Yo, what’s up guys!?
It’s been a minute.
How has life in the q been treating ya?
It has been a rollercoaster ride for me, that’s for damn sure. And sadly, I’m sure this narrative resonates with many of you reading this.
But hey — we made it to today! That’s a plus!!
Anyway, life has been weird for everyone.
I wouldn’t say I struggle with change, but I do have trouble with time management when structures are absent.
I fuck around with my time. Not always, I promise!!
When I’m on my shit and being productive, I’m really on it.
On the flip side, however, when I am sloppy with my schedules and routines, I am a total mess.
During my time in quarantine, I have been telling myself I will read more.
It’s “somewhat” of a memoir titled You’re Not Special.
Of course I needed to read it.
I have been enjoying it. Meghan writes in a very conversational tone, similar to the one I try to emulate in my writing.
This book is written as a walkthrough of Meghan’s life lessons essentially.
I think I am enjoying it so much because I want to write a book in a similar style. This one is sparking a million ideas for my piece!
Today I read chapter 19, depression, which inspired me actually to begin writing this!
Mental illness is a stigma. WHY?
In reality, everyone knows someone who suffers from or has a friend/relative suffering from depression, anxiety, or another ‘mental illnesses.’
Yet if someone mentions the concept, heads turn.
In the chapter, Meghan recounts her spiral to the lowest point of her depression, and her inability to mask it any longer.
At the time, Meghan was a sophomore in college having issues with her ‘bestie’ roommates from the previous year and feeling like an outsider among her Greek life ‘sisters’. A tale I know too well.
With Youtube being her career, she couldn’t fake a smile in front of the camera anymore.
What did she do? She told her audience what was up.
What is even more admirable about her choice to be transparent is that she kept along her mental health journey.
I use the term journey specifically because it is continuous.
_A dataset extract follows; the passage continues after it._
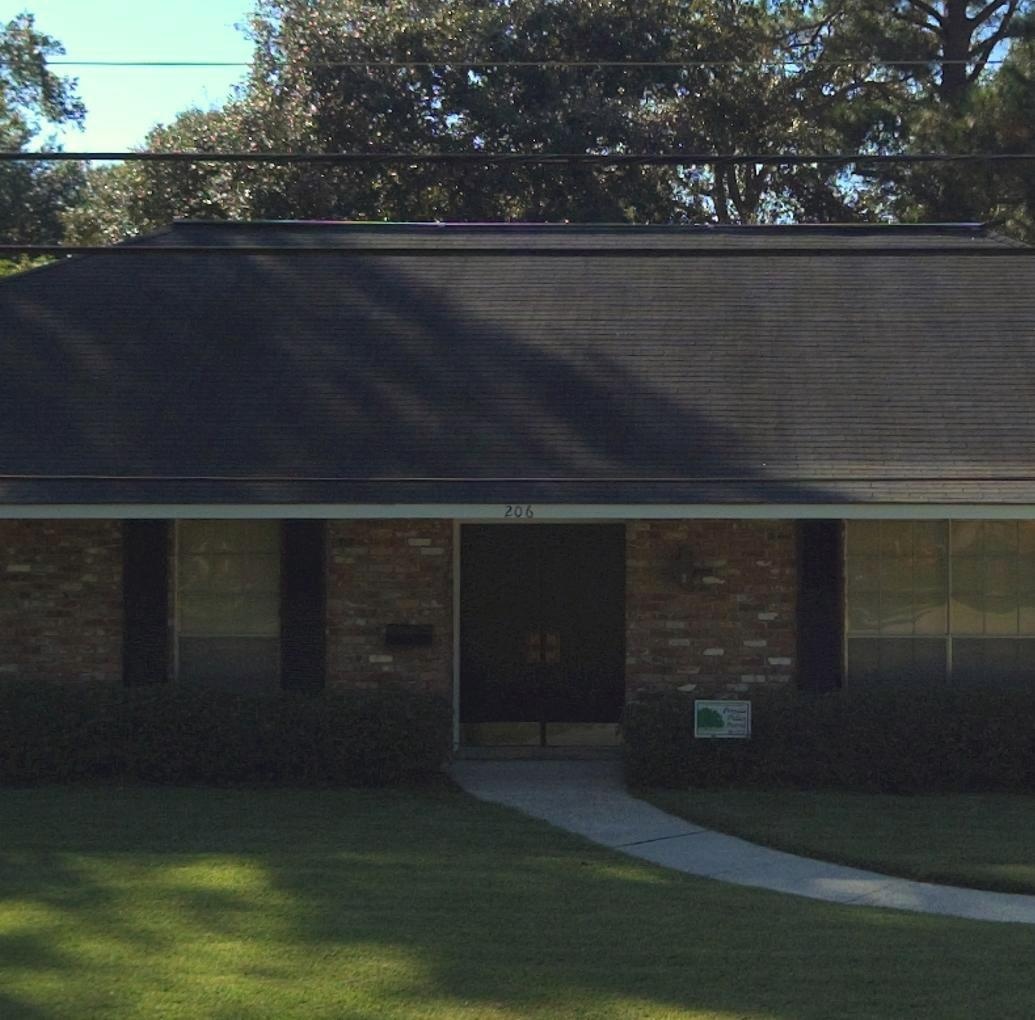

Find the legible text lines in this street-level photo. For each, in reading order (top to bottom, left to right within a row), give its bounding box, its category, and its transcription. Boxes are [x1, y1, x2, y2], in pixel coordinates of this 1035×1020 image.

I used to think that at some time I won’t be sad anymore.
That was naive.
However, what I have learned is that it is more important for good days to outweigh bad ones.
Here I am, being authentic, and telling you guys that I too am depressed.
I’m sure a lot of you reading this are!
It is okay to talk about it.
It is okay to own that aspect of yourself.
It is nothing to be ashamed of.
It is okay not to be okay!!!
I needed to write this post to remind myself of that. I’m here telling you guys too!!
If you’ve read this far, take a minute to understand that whether you see it or not, you are fantastic for being alive right now.
Times get hard, and seasons get dark. Each moment is a gift.